> **Information supplied**

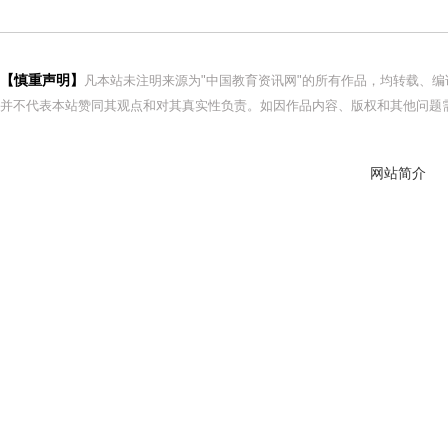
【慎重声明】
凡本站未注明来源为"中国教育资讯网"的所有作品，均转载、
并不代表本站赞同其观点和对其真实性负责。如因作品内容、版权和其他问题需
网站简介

---

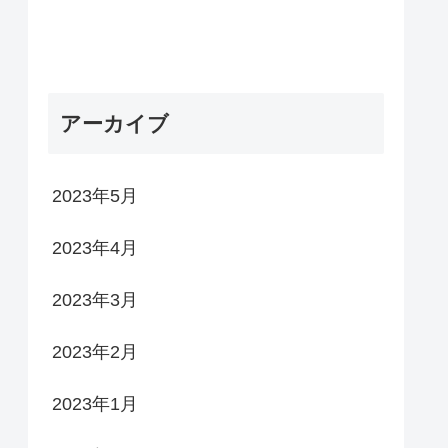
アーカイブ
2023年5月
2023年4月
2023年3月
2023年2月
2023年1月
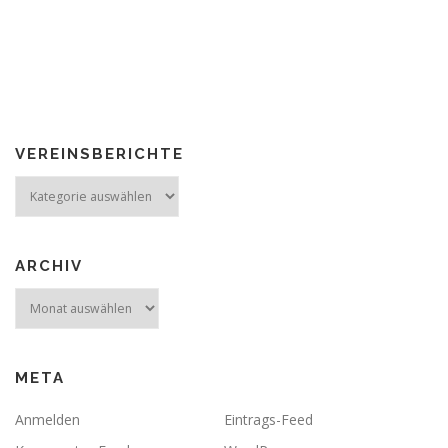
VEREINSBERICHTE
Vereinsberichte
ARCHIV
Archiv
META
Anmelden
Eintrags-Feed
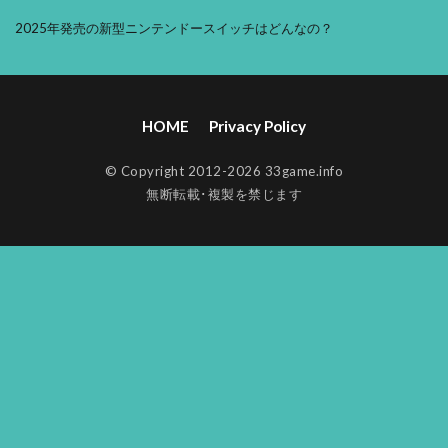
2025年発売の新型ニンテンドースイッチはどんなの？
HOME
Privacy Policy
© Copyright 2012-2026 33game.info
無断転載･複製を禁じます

> **Your instructions**
Write out exactly the lines that fall from the line with "2025年発売の新型ニンテンドースイッチはどんなの？" to the line with "無断転載･複製を禁じます" in the records above, keeping both ends.

> **Output for this task**
2025年発売の新型ニンテンドースイッチはどんなの？
HOME
Privacy Policy
© Copyright 2012-2026 33game.info
無断転載･複製を禁じます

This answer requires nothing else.